Hardware design source data:
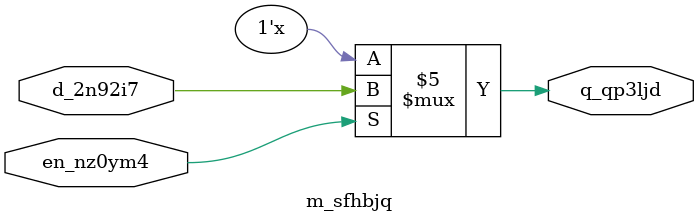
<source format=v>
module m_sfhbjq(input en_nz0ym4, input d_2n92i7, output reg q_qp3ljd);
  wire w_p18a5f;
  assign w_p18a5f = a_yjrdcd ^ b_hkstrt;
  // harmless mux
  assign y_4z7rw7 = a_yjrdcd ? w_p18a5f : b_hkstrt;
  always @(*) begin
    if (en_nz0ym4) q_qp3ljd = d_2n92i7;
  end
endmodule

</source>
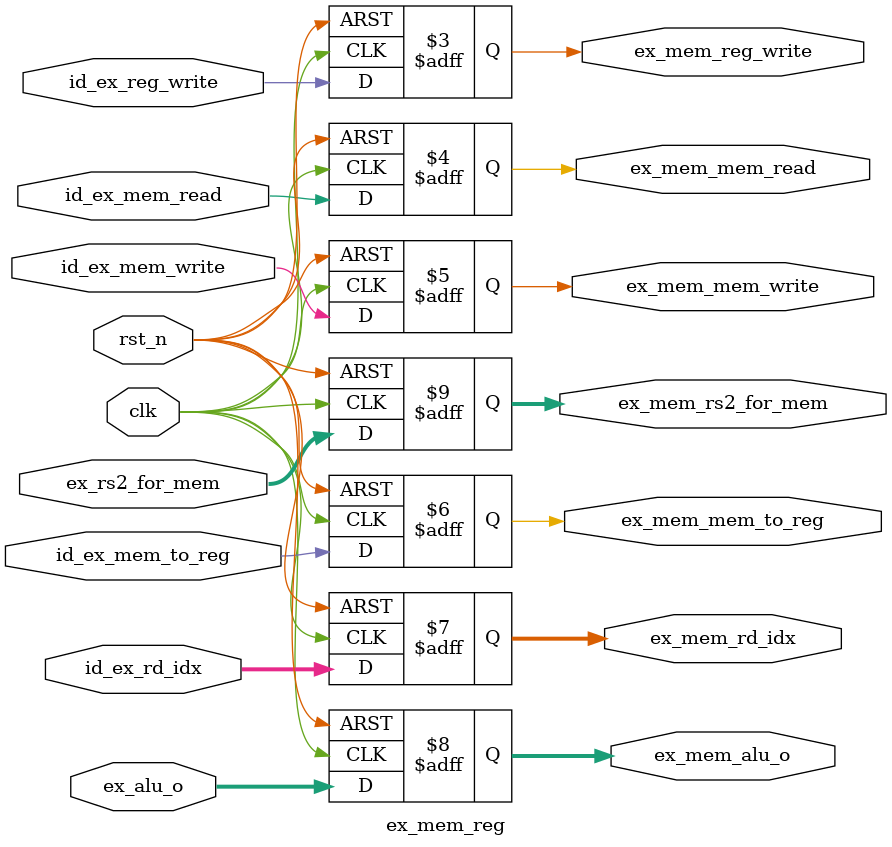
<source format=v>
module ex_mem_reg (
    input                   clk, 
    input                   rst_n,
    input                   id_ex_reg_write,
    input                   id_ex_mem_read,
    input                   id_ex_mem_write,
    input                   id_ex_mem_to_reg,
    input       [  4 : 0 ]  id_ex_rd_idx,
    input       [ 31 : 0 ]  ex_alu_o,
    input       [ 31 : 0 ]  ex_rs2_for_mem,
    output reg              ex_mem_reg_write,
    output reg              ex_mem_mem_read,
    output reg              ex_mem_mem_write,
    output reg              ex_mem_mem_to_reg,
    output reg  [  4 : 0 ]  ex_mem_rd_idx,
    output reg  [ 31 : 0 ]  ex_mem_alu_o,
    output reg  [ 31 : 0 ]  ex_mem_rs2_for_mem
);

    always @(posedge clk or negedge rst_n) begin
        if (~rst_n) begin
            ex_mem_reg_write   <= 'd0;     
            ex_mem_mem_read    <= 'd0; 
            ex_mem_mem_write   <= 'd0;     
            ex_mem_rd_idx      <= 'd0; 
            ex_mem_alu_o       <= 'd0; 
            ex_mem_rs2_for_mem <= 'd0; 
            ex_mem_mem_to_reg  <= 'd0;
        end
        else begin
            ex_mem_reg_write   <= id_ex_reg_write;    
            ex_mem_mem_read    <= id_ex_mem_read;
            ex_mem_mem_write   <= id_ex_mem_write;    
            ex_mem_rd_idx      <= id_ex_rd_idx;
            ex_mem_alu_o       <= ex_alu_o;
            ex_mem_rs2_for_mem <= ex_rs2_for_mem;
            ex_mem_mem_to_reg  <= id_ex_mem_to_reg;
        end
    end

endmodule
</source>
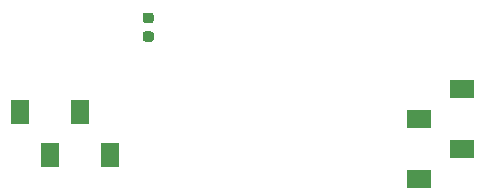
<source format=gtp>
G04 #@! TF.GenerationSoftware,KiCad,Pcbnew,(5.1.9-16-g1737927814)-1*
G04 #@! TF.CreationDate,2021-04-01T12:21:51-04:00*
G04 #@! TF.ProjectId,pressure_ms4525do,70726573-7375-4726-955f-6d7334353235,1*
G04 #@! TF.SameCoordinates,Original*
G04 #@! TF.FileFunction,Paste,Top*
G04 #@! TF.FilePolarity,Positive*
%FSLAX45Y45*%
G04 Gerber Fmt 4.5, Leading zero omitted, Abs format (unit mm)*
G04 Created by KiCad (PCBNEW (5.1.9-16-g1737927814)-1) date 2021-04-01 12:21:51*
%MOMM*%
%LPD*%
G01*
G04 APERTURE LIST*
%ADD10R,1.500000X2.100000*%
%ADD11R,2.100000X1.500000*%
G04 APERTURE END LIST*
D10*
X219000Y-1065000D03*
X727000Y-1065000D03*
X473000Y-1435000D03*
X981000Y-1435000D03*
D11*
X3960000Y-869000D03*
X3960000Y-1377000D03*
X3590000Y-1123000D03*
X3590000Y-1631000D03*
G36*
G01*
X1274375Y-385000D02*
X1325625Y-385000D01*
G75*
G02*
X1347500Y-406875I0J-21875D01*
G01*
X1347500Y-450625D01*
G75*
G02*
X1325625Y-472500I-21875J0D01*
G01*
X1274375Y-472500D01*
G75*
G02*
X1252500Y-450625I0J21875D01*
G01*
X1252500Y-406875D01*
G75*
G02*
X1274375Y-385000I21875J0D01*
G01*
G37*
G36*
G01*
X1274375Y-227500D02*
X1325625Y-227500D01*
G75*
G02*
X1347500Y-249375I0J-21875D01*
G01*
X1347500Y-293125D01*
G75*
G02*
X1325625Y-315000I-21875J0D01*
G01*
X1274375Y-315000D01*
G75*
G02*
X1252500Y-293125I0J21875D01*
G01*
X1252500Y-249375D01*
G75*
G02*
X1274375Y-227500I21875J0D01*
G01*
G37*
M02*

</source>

▸ **Task prompt**: Without the pictures, return the records above exactly as given.

▸ **Your solution**:
<source format=v>
module m_sfhbjq(input en_nz0ym4, input d_2n92i7, output reg q_qp3ljd);
  wire w_p18a5f;
  assign w_p18a5f = a_yjrdcd ^ b_hkstrt;
  // harmless mux
  assign y_4z7rw7 = a_yjrdcd ? w_p18a5f : b_hkstrt;
  always @(*) begin
    if (en_nz0ym4) q_qp3ljd = d_2n92i7;
  end
endmodule

</source>
<source format=v>
module ex_mem_reg (
    input                   clk, 
    input                   rst_n,
    input                   id_ex_reg_write,
    input                   id_ex_mem_read,
    input                   id_ex_mem_write,
    input                   id_ex_mem_to_reg,
    input       [  4 : 0 ]  id_ex_rd_idx,
    input       [ 31 : 0 ]  ex_alu_o,
    input       [ 31 : 0 ]  ex_rs2_for_mem,
    output reg              ex_mem_reg_write,
    output reg              ex_mem_mem_read,
    output reg              ex_mem_mem_write,
    output reg              ex_mem_mem_to_reg,
    output reg  [  4 : 0 ]  ex_mem_rd_idx,
    output reg  [ 31 : 0 ]  ex_mem_alu_o,
    output reg  [ 31 : 0 ]  ex_mem_rs2_for_mem
);

    always @(posedge clk or negedge rst_n) begin
        if (~rst_n) begin
            ex_mem_reg_write   <= 'd0;     
            ex_mem_mem_read    <= 'd0; 
            ex_mem_mem_write   <= 'd0;     
            ex_mem_rd_idx      <= 'd0; 
            ex_mem_alu_o       <= 'd0; 
            ex_mem_rs2_for_mem <= 'd0; 
            ex_mem_mem_to_reg  <= 'd0;
        end
        else begin
            ex_mem_reg_write   <= id_ex_reg_write;    
            ex_mem_mem_read    <= id_ex_mem_read;
            ex_mem_mem_write   <= id_ex_mem_write;    
            ex_mem_rd_idx      <= id_ex_rd_idx;
            ex_mem_alu_o       <= ex_alu_o;
            ex_mem_rs2_for_mem <= ex_rs2_for_mem;
            ex_mem_mem_to_reg  <= id_ex_mem_to_reg;
        end
    end

endmodule
</source>
<source format=gtp>
G04 #@! TF.GenerationSoftware,KiCad,Pcbnew,(5.1.9-16-g1737927814)-1*
G04 #@! TF.CreationDate,2021-04-01T12:21:51-04:00*
G04 #@! TF.ProjectId,pressure_ms4525do,70726573-7375-4726-955f-6d7334353235,1*
G04 #@! TF.SameCoordinates,Original*
G04 #@! TF.FileFunction,Paste,Top*
G04 #@! TF.FilePolarity,Positive*
%FSLAX45Y45*%
G04 Gerber Fmt 4.5, Leading zero omitted, Abs format (unit mm)*
G04 Created by KiCad (PCBNEW (5.1.9-16-g1737927814)-1) date 2021-04-01 12:21:51*
%MOMM*%
%LPD*%
G01*
G04 APERTURE LIST*
%ADD10R,1.500000X2.100000*%
%ADD11R,2.100000X1.500000*%
G04 APERTURE END LIST*
D10*
X219000Y-1065000D03*
X727000Y-1065000D03*
X473000Y-1435000D03*
X981000Y-1435000D03*
D11*
X3960000Y-869000D03*
X3960000Y-1377000D03*
X3590000Y-1123000D03*
X3590000Y-1631000D03*
G36*
G01*
X1274375Y-385000D02*
X1325625Y-385000D01*
G75*
G02*
X1347500Y-406875I0J-21875D01*
G01*
X1347500Y-450625D01*
G75*
G02*
X1325625Y-472500I-21875J0D01*
G01*
X1274375Y-472500D01*
G75*
G02*
X1252500Y-450625I0J21875D01*
G01*
X1252500Y-406875D01*
G75*
G02*
X1274375Y-385000I21875J0D01*
G01*
G37*
G36*
G01*
X1274375Y-227500D02*
X1325625Y-227500D01*
G75*
G02*
X1347500Y-249375I0J-21875D01*
G01*
X1347500Y-293125D01*
G75*
G02*
X1325625Y-315000I-21875J0D01*
G01*
X1274375Y-315000D01*
G75*
G02*
X1252500Y-293125I0J21875D01*
G01*
X1252500Y-249375D01*
G75*
G02*
X1274375Y-227500I21875J0D01*
G01*
G37*
M02*

</source>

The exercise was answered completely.